:: WHAT IS BEING ASKED ::
Starting from the line with "f_number: 1.8", please copy exactly every line to the end of the listing, but not the pictures.

---

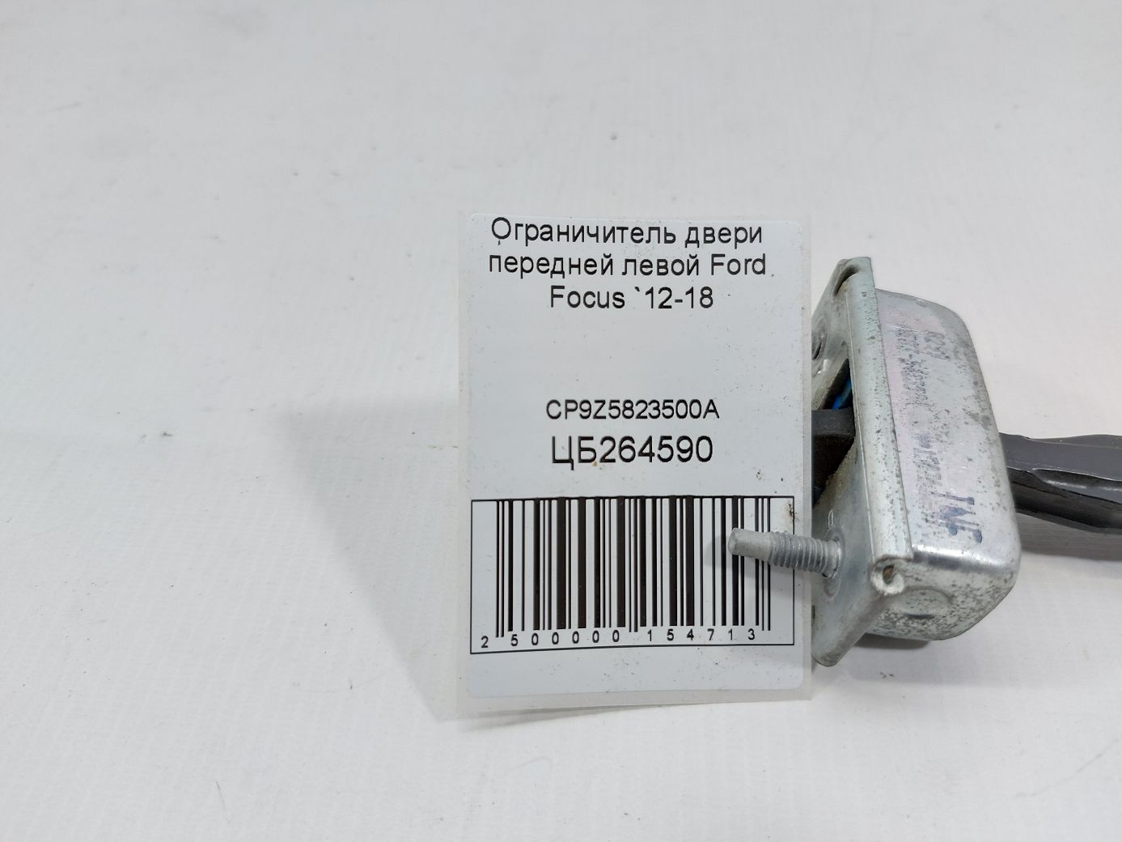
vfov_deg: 56.8
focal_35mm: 24
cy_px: 421
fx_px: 778
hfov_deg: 71.6
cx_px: 561
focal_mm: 5.23
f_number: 1.8
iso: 80
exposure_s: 1/50
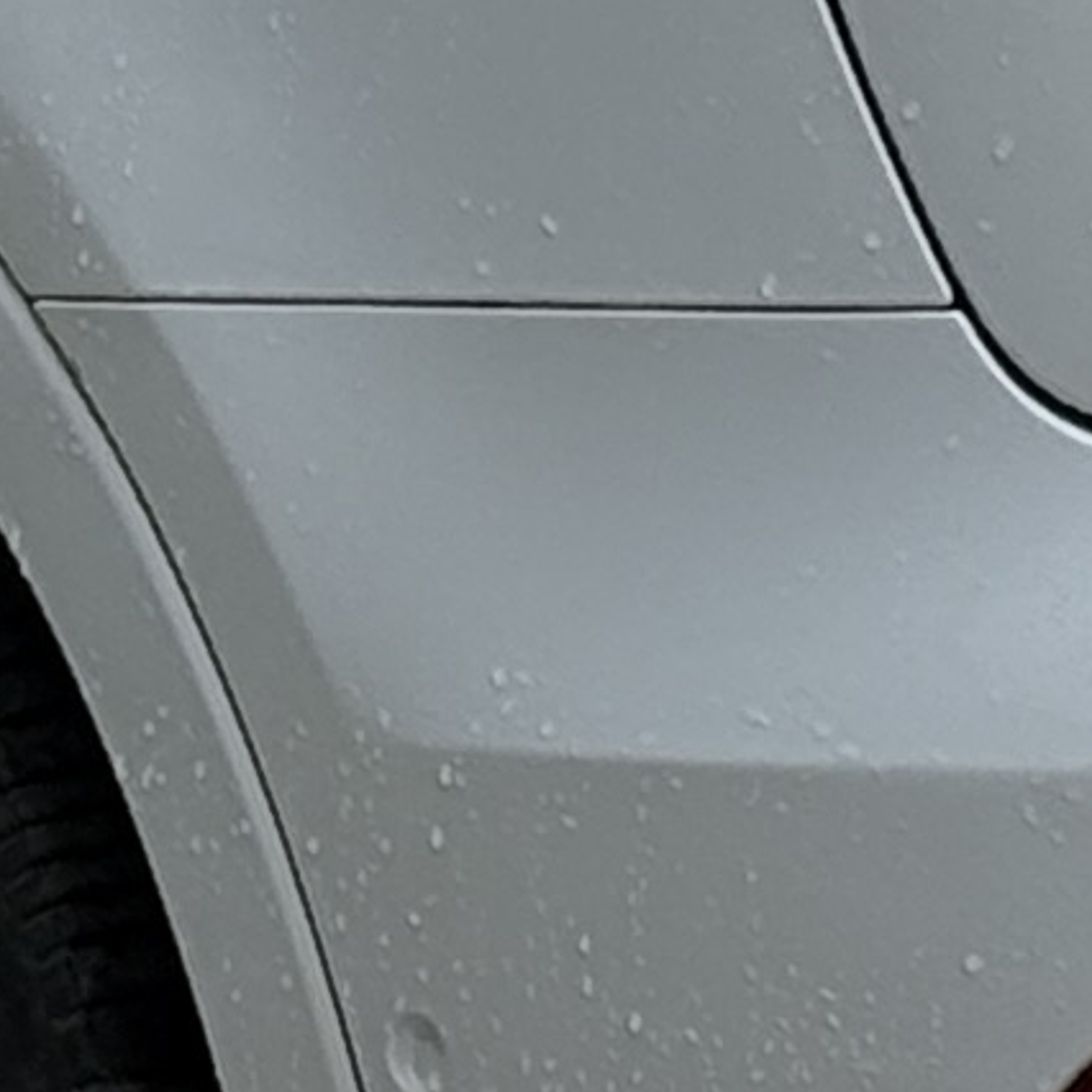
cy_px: -931
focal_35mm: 402
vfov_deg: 4.3
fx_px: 14348
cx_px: 907
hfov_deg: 4.4
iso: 64
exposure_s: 1/2976
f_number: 1.78
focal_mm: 6.76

---

:: COMPLETED TASK ::
f_number: 1.8
iso: 80
exposure_s: 1/50
cy_px: -931
focal_35mm: 402
vfov_deg: 4.3
fx_px: 14348
cx_px: 907
hfov_deg: 4.4
iso: 64
exposure_s: 1/2976
f_number: 1.78
focal_mm: 6.76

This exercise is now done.